Readers Write: My suggestions to improve GN School District

Just the other day, the Great Neck News published an unfortunate piece entitled “Reflections on the Great Neck school board election” in which the writer not only hurled baseless accusations at me, but also claimed to be able to magically see into the hearts, minds, and motivations of voters. Inventing fiction about my school board campaign is one thing. Spreading falsehoods about the people who voted for me is another. It is clear that this individual is not sufficiently informed to speak to anything about the election, other than his objective to foster division and hate while pretending to stand for truth and justice. His personal attacks are distressing – though, having known him for nearly two decades, his actions are not surprising to me. What was surprising was that his efforts were supported by the president of the school board. Frankly, I think our entire community deserves better.

Running for the school board was an awesome opportunity to help the school district and its leadership do better by and for our children. In the wake of the election, many are now focused on our district like never before. We cannot allow our progress to be derailed by nonsense. I am writing now to keep up the momentum and advance the conversation.

Since there appears to be a desire to offer reflections on the school board election, I will offer a few fact-based reflections of my own. The school board election in Great Neck was about a parent challenging a politician. It was about an apolitical community member running as a candidate for a seat on the Board of Education against an organized political machine. It was about a father who challenged the status quo and was, in turn, attacked by the leadership of the teachers’ union. It was an election essentially determined by absentee ballots and an effort to have the Great Neck of yesteryear stand against Great Neck of today and tomorrow.

Over the weekend, Mrs. Berkowitz sent me the following email: “Mr. Glickman, in an effort to improve the items or areas you feel are lacking in our “transparency” that you’ve referred to, please chronicle for us what specific areas to which you are referring so that the superintendent and the board might seek ways to investigate them and/or change the district’s methods of communication going forward.”

I will, in due time, respond to Mrs. Berkowitz with a comprehensive summary of what I learned in the hundreds of conversations I had across the district. In the meantime, I offer these suggestions as immediate next steps for the Board of Education to take:

    Record every meeting of Great Neck’s Board of Education and post those recordings on the district’s website for all to see and hear.
    Communicate with parents and the community well in advance of every board meeting about what will be on the agenda, as well as reminding them of the date and time of the meeting (and where to find the archive of previously recorded meetings).

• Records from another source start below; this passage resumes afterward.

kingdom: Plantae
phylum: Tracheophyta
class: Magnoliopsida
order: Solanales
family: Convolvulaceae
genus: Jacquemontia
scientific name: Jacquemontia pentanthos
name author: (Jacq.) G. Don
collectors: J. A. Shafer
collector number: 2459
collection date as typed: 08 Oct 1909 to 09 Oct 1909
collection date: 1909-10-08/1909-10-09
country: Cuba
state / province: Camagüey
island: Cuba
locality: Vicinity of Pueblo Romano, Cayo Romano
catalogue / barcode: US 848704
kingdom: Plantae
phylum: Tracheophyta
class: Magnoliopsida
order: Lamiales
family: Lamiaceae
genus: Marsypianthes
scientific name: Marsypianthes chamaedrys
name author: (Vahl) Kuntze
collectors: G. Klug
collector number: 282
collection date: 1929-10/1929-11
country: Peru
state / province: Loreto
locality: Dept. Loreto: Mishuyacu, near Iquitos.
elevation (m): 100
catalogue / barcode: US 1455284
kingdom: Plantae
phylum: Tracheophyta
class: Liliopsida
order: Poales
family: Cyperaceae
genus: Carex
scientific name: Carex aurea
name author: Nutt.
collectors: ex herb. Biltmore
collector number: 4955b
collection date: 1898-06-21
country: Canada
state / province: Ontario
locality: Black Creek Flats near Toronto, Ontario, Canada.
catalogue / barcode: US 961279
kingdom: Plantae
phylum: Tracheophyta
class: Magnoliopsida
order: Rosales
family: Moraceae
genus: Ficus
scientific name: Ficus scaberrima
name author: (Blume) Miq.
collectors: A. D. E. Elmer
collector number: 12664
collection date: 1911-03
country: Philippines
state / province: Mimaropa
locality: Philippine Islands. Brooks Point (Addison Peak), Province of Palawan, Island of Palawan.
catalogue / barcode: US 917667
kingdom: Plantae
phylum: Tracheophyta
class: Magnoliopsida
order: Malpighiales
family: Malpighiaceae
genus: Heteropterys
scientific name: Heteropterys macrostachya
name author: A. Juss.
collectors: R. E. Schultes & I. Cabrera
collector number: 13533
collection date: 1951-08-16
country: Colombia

    De-politicize the Board of Education and return to the system of elections that previously existed where individuals ran for a seat—not against an incumbent—empowering the community to elect top vote-getters in apolitical elections.
    Stop seeking absentee ballots from non-taxpayer residents who live in assisted-living homes in Great Neck.
    Establish a conflict-of-interest policy that prohibits sitting members of the Board of Education from accepting financial support from the teachers’ union (Great Neck Teachers Association) given that these board members are responsible for negotiating contracts with the union.
    Expand the Board of Education to seven seats to ensure that this diverse community is better represented by parents and taxpayers alike.
    Commit that the next time a search is conducted for the superintendent position, the process will be guided by an expert national search firm, just as every parent leader has previously demanded (to no avail), and every high-achieving peer district does.
    Create a working group that explores the distribution of resources across the district, school by school—not for the purpose of shifting funds away from programs, but rather to ensure that children in every school have the same opportunities.
    Provide financial projections that clearly articulate what is anticipated in future year costs so that all taxpayers can better understand the financial position of the district.
    Recognize that parents in this district make possible the many successes we are fortunate to experience in our schools.

    I remain grateful, Great Neck, for the opportunity you gave me. Thank you once again.